Fortunately for the Munz children however their father gave evidence to the Court that, even though the 1978 Will left everything to him, he had reached an informal agreement with his children that the deceased’s estate would be distributed in accordance with her wishes as expressed in the writing on the envelope. In particular, it was agreed that Matilda would receive two thirds of the deceased’s estate and that the rest would be shared equally between the other children. The sum of $75,000.00 in the deceased’s bank account would be kept separate and used for shared activities, such as family holidays. It must be stressed thugh that if he had wanted to Mr.Munz could have stuck by the provision sof the 1978 WIll and insisted on having it all for himself (although the children may then have been entitled to make a TFM claim against the estate).

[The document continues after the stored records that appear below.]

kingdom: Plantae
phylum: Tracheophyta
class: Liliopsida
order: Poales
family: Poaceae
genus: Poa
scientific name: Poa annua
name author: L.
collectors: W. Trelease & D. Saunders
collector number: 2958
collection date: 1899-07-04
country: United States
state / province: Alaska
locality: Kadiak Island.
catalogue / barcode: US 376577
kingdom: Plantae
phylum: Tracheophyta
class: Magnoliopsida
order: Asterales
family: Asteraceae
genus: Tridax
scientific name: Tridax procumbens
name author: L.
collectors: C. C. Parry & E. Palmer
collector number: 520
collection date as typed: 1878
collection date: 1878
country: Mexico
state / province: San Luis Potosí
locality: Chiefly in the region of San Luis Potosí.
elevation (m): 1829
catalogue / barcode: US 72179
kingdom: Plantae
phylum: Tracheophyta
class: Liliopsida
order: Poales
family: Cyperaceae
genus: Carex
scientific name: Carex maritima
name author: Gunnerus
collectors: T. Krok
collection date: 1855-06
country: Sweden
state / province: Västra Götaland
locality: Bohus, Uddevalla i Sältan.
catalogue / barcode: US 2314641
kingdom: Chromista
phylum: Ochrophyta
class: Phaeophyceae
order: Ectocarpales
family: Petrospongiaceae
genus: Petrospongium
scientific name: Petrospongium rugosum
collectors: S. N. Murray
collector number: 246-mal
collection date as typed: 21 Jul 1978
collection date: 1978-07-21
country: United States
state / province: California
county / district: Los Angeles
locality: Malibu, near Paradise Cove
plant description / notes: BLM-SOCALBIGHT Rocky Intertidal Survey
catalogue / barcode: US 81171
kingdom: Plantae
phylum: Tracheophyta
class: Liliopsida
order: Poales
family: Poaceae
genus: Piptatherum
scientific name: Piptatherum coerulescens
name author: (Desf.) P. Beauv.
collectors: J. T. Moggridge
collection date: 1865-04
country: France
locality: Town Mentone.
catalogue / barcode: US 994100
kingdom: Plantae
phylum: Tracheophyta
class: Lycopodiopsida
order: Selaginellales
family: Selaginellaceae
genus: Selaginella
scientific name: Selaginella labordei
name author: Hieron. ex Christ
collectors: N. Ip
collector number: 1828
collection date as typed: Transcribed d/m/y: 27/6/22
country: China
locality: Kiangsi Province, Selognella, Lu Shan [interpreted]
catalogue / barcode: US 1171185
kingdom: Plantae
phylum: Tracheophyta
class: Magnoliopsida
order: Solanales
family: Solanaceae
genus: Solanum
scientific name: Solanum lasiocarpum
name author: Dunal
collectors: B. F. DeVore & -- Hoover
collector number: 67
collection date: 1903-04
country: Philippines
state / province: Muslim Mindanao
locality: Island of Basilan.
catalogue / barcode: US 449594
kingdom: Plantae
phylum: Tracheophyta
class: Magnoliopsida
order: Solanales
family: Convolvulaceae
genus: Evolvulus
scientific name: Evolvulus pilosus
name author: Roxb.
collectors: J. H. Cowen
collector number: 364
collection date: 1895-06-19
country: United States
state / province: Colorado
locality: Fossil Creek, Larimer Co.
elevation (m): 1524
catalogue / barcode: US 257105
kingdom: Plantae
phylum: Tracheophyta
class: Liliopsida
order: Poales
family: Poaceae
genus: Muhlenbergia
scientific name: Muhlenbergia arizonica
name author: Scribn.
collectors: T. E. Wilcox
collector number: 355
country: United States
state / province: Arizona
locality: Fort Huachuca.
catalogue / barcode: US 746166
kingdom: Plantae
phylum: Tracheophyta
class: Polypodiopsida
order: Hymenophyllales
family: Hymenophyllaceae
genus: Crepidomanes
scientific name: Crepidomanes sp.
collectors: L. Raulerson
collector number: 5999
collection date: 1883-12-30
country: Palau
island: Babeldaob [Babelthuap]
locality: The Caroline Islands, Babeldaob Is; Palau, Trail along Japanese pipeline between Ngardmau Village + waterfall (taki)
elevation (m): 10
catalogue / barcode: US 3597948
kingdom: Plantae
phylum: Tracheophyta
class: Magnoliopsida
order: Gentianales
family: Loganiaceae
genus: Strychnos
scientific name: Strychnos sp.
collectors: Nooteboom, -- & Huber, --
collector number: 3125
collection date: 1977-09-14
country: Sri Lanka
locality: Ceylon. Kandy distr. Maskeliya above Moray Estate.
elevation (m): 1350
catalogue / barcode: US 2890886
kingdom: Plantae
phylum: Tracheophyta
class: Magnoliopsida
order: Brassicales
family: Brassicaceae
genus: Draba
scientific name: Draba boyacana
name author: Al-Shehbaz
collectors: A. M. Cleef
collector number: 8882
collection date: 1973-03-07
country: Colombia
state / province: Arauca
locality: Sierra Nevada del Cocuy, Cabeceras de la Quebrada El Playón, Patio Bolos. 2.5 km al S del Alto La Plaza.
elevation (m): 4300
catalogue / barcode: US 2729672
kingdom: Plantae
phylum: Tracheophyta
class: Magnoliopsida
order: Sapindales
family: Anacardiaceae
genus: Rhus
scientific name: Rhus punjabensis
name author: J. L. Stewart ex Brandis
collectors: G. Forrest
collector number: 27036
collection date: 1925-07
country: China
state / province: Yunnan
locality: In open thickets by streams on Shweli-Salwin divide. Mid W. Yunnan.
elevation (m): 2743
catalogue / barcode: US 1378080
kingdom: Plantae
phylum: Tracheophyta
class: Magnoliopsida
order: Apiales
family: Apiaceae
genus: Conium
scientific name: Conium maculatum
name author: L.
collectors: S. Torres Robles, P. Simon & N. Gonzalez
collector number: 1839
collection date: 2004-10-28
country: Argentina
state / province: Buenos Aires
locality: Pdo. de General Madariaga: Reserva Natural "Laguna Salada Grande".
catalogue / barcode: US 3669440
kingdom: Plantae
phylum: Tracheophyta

So, two important morals come out of that story – first, if your marriage breaks down for good make a new Will revoking your old Will asap and secondly, get a lawyer to do it properly for you. Time and again I see people bring in “home made” Wills they have done for themselves on a bit of paper (including envelopes), or by filling out one of thse “will kits” you can buy at the Newsagents, and I shudder each time I see one: because as often as not it has not been done properly and is wholly or partly invalid. Given the value of real estate nowadays, any deceased estate that includes a house or land is probably going to be worth hundreds of thousands, if not millions, of dollars; so it is really being “penny wise and pound foolish” to try saving a few dollars by doing your Will yourself, even if you use a kit. If it is not done promptly and properly then a deceased’s family could find themself in a “Munz situation”, but without someone like Mr. Munz – who was still prepared to honour the intent of his ex-wife’s last wishes, even though it cost him over a million dollars.